RECORDS SHOWN section start

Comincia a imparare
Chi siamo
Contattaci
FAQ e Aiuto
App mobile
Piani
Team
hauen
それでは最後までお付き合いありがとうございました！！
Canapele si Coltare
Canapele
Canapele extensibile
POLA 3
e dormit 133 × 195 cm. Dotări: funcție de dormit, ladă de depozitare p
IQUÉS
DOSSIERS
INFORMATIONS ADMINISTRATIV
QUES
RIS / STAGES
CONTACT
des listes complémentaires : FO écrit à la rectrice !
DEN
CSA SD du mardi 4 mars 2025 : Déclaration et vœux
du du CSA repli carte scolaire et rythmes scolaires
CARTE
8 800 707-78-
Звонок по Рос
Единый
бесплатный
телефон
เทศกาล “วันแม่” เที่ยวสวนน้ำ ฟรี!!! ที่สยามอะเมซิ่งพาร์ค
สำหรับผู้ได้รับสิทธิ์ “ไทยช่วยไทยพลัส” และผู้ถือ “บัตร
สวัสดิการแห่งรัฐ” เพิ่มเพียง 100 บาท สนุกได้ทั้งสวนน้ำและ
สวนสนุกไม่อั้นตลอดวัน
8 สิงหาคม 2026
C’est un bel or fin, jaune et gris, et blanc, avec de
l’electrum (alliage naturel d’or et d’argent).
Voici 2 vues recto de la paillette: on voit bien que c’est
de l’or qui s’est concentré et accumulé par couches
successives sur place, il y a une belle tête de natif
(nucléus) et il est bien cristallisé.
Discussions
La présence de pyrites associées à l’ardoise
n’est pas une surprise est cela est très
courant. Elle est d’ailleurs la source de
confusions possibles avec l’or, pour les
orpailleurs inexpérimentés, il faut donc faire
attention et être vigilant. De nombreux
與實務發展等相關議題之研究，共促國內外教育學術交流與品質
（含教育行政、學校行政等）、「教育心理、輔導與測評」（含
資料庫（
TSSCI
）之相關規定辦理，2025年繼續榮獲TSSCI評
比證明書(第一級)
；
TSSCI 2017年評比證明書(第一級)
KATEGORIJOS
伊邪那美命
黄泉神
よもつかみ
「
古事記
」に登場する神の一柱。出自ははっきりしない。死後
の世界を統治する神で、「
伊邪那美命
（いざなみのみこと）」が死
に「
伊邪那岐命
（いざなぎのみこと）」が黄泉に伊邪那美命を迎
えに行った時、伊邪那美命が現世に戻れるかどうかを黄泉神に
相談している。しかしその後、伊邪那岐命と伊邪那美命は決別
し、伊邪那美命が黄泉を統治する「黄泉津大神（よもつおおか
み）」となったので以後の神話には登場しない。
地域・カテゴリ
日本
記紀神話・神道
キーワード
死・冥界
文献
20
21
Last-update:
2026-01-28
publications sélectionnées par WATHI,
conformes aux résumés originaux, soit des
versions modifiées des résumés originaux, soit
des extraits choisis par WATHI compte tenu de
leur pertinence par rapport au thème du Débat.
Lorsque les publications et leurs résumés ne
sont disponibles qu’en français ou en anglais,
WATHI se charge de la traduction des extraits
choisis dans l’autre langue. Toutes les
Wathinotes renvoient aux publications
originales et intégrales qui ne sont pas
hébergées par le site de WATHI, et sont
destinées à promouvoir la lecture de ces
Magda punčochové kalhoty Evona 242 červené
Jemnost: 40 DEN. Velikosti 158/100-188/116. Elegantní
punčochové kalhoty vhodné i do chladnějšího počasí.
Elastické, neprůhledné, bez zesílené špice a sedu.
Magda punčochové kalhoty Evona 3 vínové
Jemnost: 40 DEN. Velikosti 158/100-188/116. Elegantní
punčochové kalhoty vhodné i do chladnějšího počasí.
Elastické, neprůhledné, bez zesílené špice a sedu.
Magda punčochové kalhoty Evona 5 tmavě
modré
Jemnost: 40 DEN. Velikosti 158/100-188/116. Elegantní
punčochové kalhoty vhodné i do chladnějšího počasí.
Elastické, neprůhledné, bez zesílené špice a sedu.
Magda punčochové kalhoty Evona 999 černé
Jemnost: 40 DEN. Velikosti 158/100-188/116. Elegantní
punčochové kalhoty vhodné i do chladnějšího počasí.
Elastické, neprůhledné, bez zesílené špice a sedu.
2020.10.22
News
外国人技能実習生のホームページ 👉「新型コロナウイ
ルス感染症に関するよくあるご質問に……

RECORDS SHOWN section end

▸ **REQUIRED ACTION**: Check each line of the records for "résumés" and copy the ones that contain it.

▸ **RESPONSE AREA**:
conformes aux résumés originaux, soit des
versions modifiées des résumés originaux, soit
Lorsque les publications et leurs résumés ne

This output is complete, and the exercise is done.